Experimental Study on the Ignition of Hydrogen Containing Atmospheres by Mechanical Impacts
Abstract
In international regulations on explosion protection mechanical friction, impact or abrasion is usually named as one of 13 ignition sources that must be avoided in hazardous zones with explosive atmospheres. In different studies it is even identified as one of the most frequent ignition sources in practice. The effectiveness of mechanical impacts as ignition source is dependent from several parameters including the minimum ignition energy of the explosive atmosphere, the properties of the material pairing, the kinetic impact energy or the impact velocity. By now there is no standard procedure to determine the effectiveness of mechanical impacts as ignition source. In some previous works test procedures with poor reproducibility or undefined kinetic impact energy were applied for this purpose. In other works, only homogeneous material pairings were considered. In this work the effectiveness of mechanical impacts with defined and reproducible kinetic impact energy as ignition source for hydrogen containing atmospheres was studied systematically in dependence from the inhomogeneous material pairing considering materials with practical relevance like stainless steel, low alloy steel, concrete, and non-iron-metals. It was found that ignition can be avoided, if non-iron metals are used in combination with different metallic materials, but in combination with concrete even the impact of non-iron-metals can be an effective ignition source if the kinetic impact energy is not further limited. Moreover, the consequence of hydrogen admixture to natural gas on the effectiveness of mechanical impacts as ignition source was studied. In many cases ignition of atmospheres containing natural gas by mechanical impacts is rather unlikely. No influence could be observed for admixtures up to 25% hydrogen and even more. The results are mainly relevant in the context of repurposing the natural gas grid or adding hydrogen to the natural gas grid. Based on the test results, it can be evaluated under which circumstances the use of tools made of non-iron-metals or other non-sparking materials can be an effective measure to avoid ignition sources in hazardous zones containing hydrogen, for example during maintenance work.

..............................

Answer these questions from the abstract on hydrogen ignition by mechanical impacts:
1. How many ignition sources do international regulations on explosion protection usually name?
2. With which material can even the impact of non-iron metals be an effective ignition source if the kinetic impact energy is not further limited?
3. Up to what hydrogen admixture to natural gas was no influence observed?
The entries have no connection to the abstract on hydrogen ignition by mechanical impacts.

Data provided:
..............................

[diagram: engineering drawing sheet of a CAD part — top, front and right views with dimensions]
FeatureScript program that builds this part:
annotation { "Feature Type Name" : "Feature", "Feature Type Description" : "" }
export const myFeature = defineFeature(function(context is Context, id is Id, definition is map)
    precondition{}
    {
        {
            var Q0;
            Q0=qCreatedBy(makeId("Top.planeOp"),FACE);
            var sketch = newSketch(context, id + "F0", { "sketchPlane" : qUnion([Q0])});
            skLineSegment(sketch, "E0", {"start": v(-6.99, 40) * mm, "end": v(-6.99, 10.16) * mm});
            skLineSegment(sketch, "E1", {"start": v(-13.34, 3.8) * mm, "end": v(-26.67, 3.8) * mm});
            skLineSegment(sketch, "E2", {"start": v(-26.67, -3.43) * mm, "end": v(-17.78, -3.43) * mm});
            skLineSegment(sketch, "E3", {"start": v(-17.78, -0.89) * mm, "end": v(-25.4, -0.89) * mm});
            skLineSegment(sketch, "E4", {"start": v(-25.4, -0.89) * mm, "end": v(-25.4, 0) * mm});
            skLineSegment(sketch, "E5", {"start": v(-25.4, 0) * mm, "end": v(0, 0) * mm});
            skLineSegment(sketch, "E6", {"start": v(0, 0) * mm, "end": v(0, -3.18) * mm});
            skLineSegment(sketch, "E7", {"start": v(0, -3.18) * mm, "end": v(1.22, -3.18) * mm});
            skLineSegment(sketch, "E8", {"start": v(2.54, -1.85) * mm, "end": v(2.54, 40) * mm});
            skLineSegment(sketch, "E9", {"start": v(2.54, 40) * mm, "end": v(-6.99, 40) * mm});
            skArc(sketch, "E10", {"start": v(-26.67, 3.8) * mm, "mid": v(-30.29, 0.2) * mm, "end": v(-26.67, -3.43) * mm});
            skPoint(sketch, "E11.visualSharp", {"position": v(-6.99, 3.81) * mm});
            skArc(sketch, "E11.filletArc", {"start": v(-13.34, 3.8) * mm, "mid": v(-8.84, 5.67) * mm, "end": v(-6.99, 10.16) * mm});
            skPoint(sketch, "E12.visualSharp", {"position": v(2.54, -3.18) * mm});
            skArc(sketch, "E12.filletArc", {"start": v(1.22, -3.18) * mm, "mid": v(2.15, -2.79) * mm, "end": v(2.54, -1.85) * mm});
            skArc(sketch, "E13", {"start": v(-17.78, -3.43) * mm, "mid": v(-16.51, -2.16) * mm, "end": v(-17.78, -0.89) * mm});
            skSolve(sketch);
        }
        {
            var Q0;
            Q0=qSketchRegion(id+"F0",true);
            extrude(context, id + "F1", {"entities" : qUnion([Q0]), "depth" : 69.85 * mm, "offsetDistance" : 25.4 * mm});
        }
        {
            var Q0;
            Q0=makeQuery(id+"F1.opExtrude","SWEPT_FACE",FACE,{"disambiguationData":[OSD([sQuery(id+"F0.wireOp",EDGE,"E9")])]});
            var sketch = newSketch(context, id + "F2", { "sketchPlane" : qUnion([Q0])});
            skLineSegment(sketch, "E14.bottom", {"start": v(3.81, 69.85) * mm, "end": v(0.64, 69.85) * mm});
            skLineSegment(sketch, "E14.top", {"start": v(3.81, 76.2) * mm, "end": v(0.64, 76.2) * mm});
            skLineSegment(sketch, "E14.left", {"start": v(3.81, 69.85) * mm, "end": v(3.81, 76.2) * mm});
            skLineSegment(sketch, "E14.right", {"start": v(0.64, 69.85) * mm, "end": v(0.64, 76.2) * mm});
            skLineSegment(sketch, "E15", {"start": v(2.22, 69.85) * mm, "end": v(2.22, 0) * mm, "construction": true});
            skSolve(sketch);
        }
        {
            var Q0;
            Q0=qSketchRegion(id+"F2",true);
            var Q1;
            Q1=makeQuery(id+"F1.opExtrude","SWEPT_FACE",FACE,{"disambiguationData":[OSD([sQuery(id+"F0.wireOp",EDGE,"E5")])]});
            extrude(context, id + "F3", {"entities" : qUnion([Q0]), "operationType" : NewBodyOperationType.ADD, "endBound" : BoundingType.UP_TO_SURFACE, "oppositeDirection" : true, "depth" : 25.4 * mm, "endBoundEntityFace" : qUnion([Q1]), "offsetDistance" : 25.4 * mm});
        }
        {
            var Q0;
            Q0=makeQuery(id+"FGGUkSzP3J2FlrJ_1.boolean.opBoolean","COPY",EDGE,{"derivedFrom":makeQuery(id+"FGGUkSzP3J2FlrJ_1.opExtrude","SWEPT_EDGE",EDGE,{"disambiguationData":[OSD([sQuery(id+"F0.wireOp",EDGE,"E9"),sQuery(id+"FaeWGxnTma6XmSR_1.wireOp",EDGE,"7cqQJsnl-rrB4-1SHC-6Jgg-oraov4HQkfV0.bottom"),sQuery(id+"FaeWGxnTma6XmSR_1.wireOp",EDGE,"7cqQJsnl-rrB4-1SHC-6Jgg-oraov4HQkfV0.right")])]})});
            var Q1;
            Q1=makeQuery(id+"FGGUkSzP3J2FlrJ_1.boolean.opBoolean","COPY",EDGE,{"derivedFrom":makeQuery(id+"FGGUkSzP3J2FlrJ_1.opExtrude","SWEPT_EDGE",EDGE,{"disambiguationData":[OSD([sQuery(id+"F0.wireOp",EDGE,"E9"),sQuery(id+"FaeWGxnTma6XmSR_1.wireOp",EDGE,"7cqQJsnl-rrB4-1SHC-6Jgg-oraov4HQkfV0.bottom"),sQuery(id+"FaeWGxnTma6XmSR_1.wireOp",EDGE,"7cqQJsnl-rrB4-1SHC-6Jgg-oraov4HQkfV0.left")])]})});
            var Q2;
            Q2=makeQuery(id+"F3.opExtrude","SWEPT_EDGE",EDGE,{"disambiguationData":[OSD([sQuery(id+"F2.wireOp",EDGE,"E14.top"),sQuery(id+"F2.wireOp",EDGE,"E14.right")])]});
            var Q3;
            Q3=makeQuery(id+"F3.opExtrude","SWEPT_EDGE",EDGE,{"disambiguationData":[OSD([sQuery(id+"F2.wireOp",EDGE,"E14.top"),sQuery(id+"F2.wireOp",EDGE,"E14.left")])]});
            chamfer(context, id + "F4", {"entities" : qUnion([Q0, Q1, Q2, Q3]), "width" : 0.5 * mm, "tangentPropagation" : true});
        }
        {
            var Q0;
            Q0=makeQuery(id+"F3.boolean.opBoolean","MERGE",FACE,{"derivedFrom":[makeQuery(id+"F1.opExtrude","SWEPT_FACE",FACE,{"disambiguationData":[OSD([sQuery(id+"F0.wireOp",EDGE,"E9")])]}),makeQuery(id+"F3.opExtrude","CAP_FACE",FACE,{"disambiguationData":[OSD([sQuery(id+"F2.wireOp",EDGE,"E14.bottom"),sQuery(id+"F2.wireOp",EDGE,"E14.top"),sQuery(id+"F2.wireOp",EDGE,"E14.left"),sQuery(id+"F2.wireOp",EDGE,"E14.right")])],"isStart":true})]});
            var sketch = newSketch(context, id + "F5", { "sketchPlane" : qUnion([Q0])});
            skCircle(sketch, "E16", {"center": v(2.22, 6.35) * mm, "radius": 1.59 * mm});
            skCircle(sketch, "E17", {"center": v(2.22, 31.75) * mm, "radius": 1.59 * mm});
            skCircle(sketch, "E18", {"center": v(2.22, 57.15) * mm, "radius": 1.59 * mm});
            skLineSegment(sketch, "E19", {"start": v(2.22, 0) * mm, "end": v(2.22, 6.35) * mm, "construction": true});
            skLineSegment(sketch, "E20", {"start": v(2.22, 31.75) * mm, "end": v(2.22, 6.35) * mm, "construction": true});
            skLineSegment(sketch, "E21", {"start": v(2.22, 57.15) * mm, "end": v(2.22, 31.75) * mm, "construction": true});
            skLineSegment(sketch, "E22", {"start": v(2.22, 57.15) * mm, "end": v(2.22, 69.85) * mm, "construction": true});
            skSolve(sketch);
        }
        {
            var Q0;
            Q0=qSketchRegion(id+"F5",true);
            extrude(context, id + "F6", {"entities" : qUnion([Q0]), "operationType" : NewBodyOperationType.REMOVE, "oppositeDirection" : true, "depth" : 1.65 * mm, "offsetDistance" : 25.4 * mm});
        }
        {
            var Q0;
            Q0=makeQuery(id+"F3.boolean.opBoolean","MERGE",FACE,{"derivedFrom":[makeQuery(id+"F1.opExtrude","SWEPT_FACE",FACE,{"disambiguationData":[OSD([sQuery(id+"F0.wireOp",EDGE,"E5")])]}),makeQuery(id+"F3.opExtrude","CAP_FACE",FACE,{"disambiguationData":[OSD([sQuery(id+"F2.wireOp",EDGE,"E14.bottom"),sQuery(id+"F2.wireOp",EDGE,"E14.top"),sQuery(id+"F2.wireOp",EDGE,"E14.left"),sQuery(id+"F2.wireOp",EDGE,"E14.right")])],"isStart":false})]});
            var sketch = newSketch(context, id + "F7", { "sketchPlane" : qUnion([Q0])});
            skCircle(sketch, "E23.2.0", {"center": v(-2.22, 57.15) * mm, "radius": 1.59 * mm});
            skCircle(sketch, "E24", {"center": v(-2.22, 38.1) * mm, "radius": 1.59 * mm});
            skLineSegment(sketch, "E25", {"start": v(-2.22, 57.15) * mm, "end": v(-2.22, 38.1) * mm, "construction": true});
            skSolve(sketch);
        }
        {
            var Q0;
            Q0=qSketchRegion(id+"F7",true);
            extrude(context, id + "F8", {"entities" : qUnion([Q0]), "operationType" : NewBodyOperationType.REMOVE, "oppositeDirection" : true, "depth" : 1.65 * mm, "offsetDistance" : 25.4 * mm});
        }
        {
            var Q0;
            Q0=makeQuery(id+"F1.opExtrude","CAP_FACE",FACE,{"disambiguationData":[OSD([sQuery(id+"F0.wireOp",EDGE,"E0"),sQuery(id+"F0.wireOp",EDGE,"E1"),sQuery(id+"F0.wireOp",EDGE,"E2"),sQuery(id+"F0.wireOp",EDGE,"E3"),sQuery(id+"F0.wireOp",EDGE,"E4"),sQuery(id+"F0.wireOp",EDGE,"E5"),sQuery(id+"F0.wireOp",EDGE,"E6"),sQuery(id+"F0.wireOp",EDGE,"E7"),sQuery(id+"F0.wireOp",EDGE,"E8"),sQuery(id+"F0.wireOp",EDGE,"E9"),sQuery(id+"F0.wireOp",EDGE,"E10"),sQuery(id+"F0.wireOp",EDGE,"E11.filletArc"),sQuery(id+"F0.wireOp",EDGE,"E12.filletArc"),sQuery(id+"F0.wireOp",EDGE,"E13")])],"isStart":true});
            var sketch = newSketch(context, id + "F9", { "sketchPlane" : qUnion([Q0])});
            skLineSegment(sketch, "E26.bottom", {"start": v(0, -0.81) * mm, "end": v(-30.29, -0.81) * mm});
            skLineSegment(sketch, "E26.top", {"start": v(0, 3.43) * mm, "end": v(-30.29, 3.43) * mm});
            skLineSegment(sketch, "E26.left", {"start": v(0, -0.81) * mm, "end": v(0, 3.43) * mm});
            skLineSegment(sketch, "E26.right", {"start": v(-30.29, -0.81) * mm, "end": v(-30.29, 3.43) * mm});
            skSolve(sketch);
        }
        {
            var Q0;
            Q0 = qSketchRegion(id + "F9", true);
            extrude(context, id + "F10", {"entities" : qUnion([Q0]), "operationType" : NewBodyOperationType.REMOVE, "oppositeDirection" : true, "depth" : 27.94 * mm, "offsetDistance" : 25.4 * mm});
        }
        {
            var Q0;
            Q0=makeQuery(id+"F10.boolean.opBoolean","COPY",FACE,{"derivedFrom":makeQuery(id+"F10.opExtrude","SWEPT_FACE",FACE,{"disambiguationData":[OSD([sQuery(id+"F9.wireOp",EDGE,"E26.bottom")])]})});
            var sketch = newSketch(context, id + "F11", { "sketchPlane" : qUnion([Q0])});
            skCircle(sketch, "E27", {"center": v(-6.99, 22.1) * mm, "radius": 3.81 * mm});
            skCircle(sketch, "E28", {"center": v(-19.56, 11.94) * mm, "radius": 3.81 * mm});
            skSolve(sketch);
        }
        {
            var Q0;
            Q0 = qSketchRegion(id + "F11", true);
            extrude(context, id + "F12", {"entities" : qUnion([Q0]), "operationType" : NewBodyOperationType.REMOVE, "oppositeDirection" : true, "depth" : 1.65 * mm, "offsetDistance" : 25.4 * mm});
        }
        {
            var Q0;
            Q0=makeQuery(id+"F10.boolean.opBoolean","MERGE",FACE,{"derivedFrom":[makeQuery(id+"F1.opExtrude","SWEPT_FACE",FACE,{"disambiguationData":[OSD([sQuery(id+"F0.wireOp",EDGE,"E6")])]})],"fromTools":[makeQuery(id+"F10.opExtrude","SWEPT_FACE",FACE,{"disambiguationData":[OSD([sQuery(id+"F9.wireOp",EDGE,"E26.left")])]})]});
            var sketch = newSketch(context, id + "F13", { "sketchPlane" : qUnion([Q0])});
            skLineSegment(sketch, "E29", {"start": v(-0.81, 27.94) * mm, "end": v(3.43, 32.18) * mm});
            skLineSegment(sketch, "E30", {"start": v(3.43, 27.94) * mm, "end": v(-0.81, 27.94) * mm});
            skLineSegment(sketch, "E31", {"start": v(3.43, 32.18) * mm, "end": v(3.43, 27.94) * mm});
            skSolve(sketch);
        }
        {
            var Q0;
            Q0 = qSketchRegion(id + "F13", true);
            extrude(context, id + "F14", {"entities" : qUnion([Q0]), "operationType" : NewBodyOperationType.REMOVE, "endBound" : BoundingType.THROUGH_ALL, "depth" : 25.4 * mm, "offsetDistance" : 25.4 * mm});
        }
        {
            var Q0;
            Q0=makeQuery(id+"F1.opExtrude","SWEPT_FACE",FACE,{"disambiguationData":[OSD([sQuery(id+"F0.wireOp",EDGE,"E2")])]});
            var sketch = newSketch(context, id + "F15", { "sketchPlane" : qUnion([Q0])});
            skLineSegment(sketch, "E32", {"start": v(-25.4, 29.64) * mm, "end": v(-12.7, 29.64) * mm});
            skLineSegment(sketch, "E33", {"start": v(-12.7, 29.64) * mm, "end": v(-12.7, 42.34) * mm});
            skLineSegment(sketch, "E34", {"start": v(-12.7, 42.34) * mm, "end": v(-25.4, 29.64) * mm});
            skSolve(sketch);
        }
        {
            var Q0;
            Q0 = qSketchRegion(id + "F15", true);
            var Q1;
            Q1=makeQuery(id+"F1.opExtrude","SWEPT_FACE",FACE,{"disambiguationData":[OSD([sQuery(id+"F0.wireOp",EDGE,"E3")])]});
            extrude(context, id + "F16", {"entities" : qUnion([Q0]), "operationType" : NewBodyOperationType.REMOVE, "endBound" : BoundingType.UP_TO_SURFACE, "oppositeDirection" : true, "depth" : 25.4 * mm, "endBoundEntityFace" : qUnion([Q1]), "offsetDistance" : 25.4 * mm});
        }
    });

..............................

Task output:
1. 13
2. Concrete
3. Up to 25% hydrogen and even more